Work instructions
Repeat the entire listing exactly. Omit all pictures.

==== Records shown

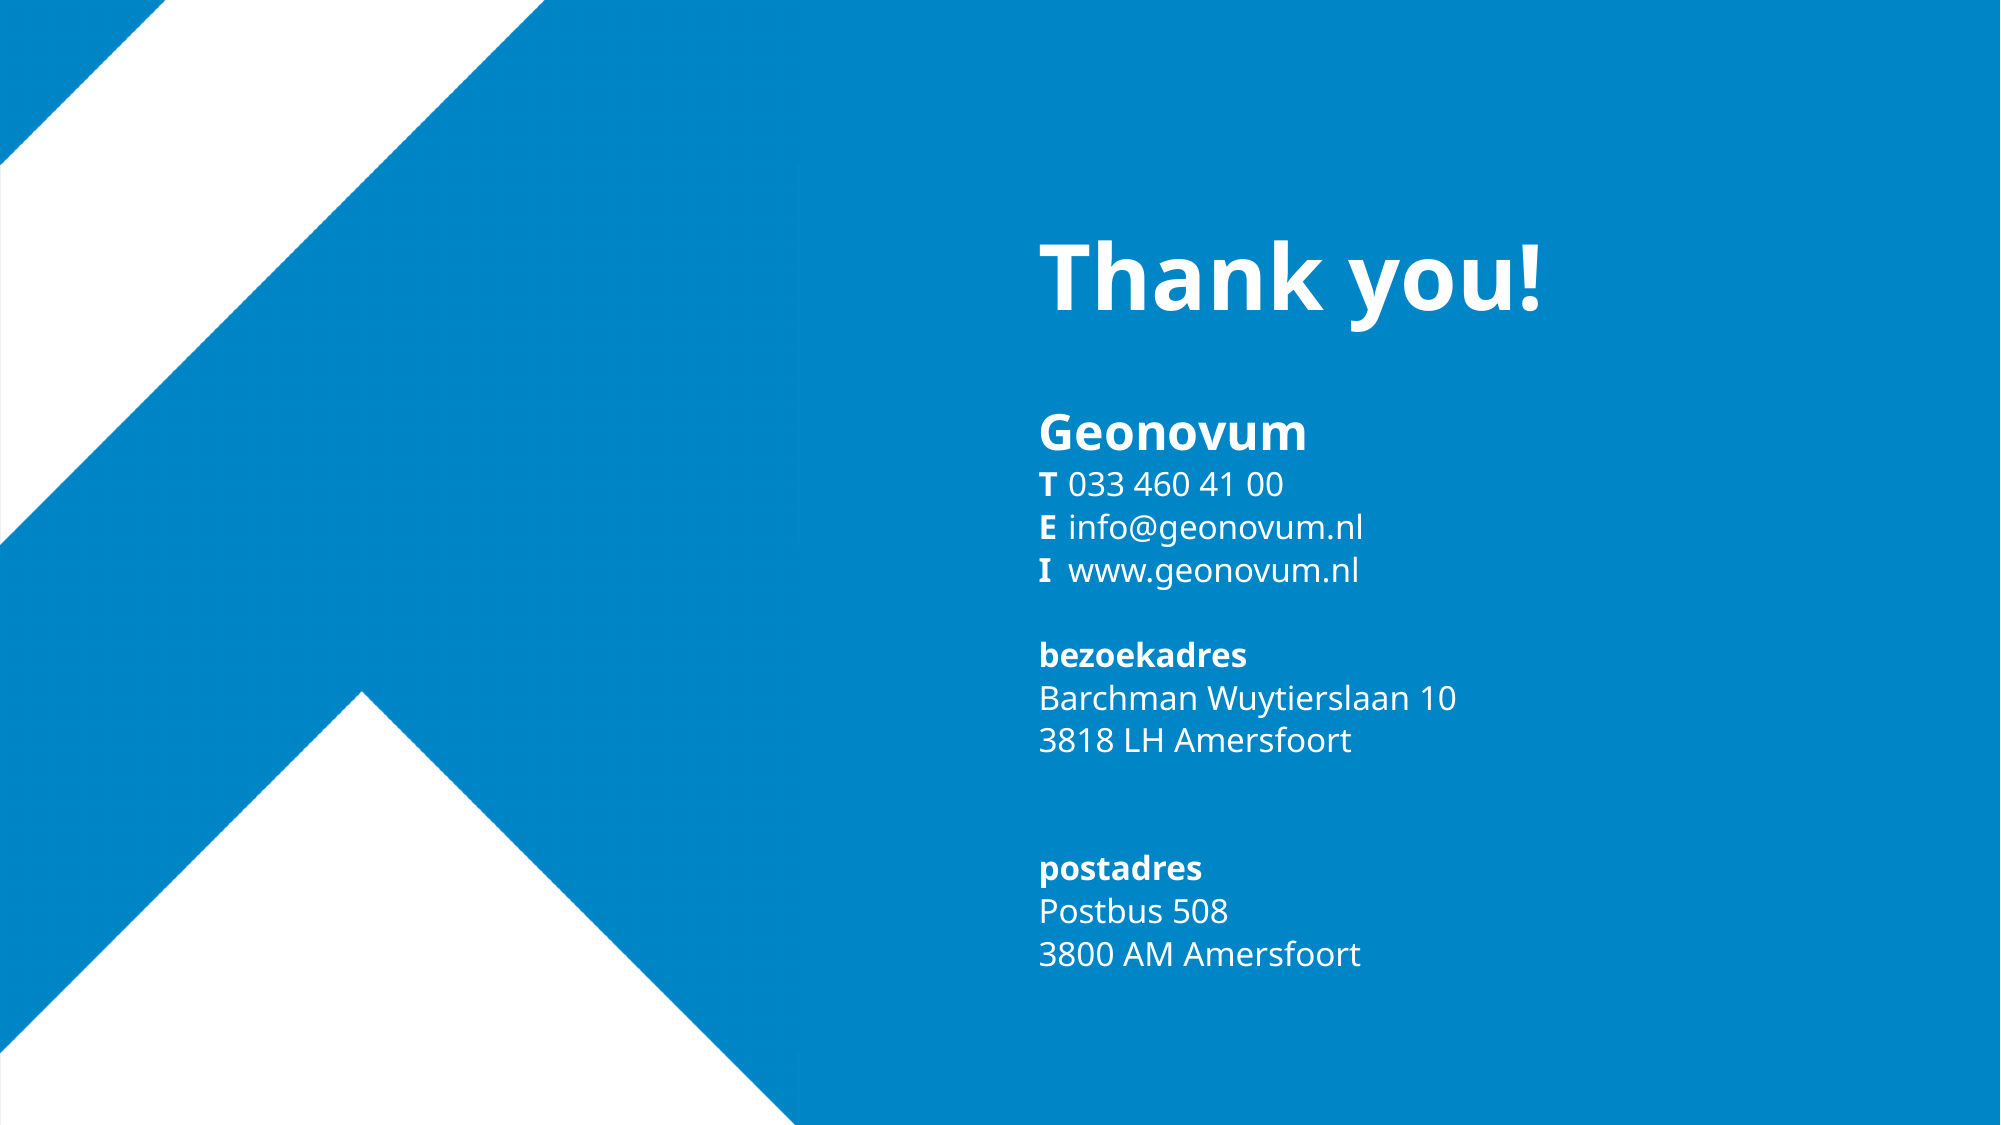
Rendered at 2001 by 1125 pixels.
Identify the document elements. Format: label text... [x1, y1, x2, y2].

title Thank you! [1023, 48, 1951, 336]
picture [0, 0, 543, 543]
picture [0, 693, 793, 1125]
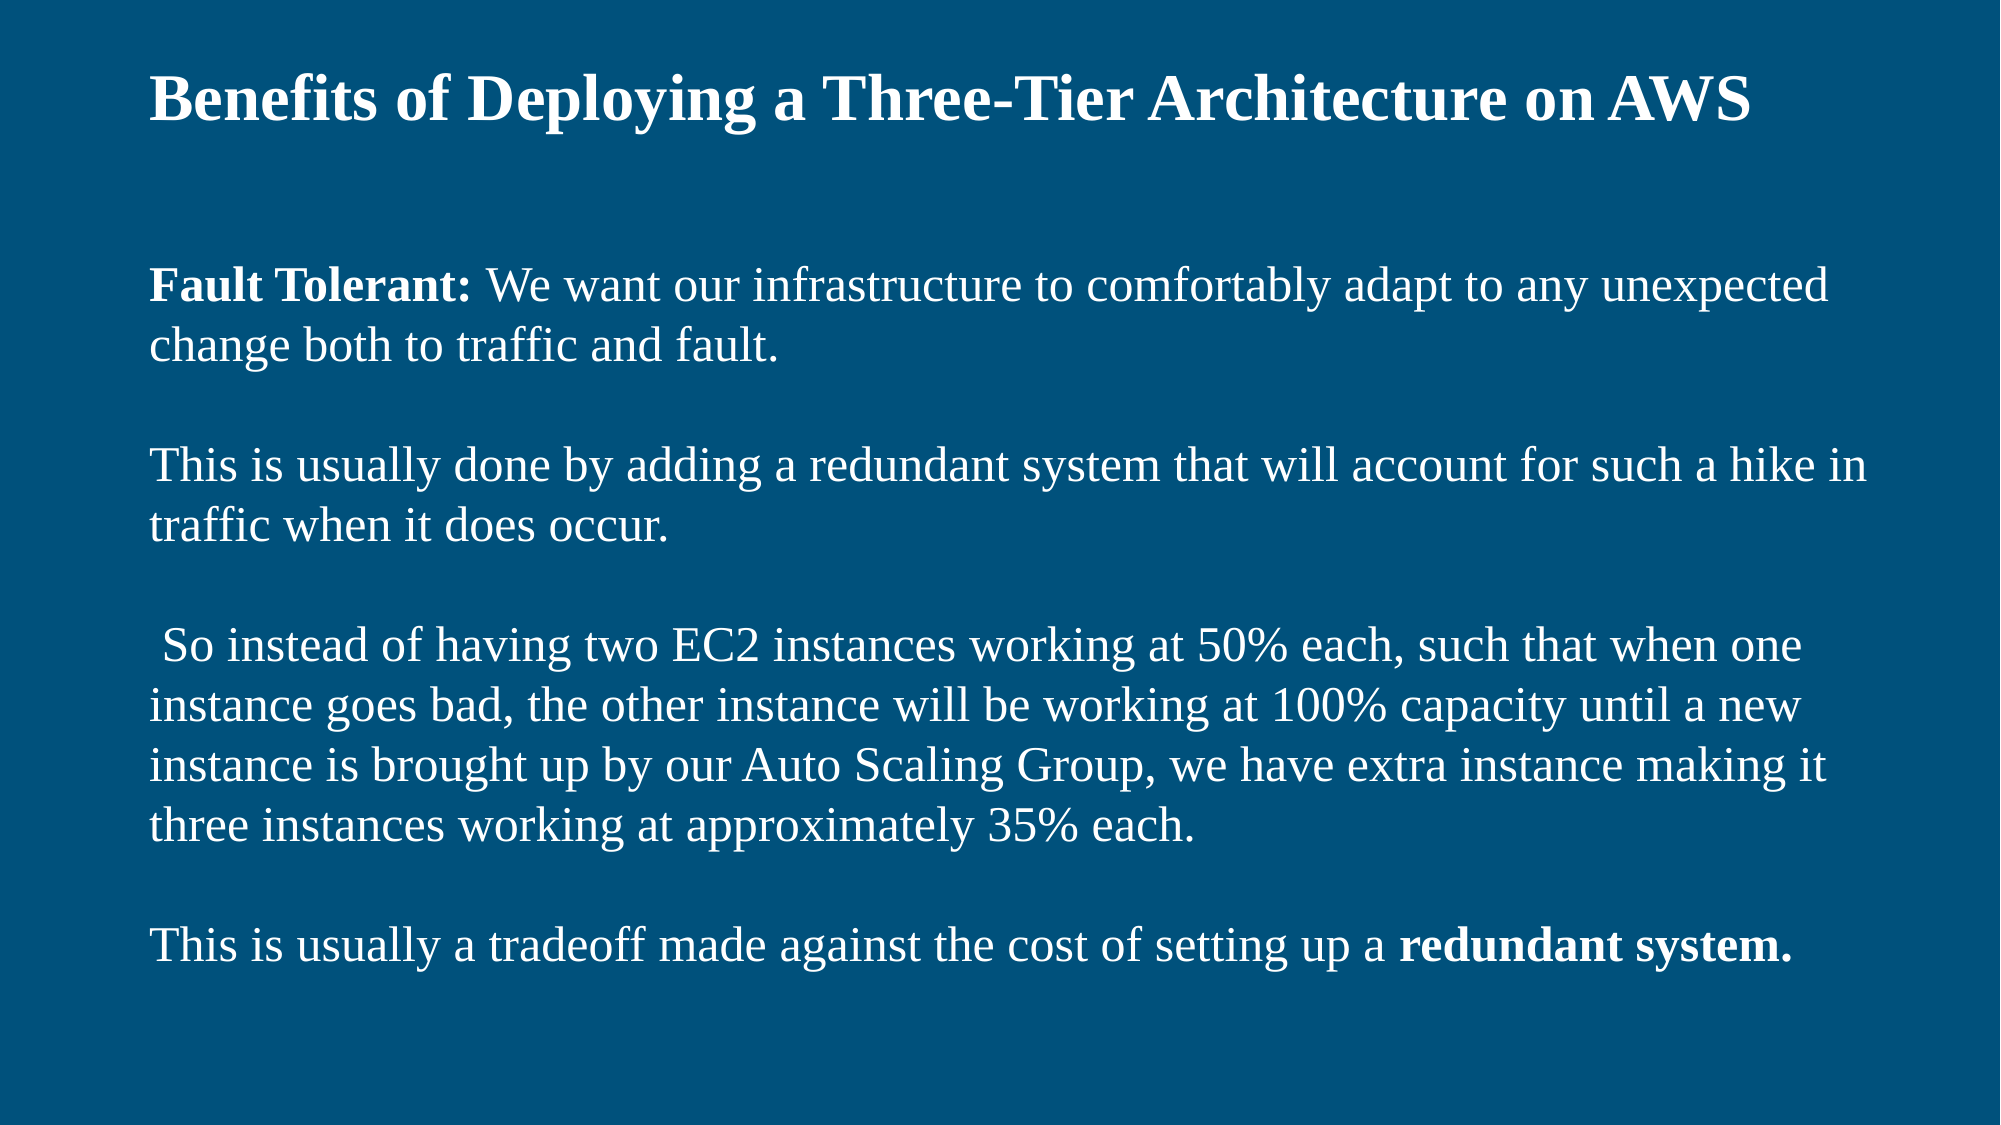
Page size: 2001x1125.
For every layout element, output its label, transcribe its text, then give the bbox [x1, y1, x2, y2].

========

Response area
Rendered at 2001 by 1125 pixels.
Identify the document elements. Format: label text... [x1, y1, x2, y2].

title Thank you! [1023, 48, 1951, 336]
picture [0, 0, 543, 543]
picture [0, 693, 793, 1125]
Page size: 2001x1125.
For every layout element, output its label, transcribe its text, then give the bbox [x1, y1, x2, y2].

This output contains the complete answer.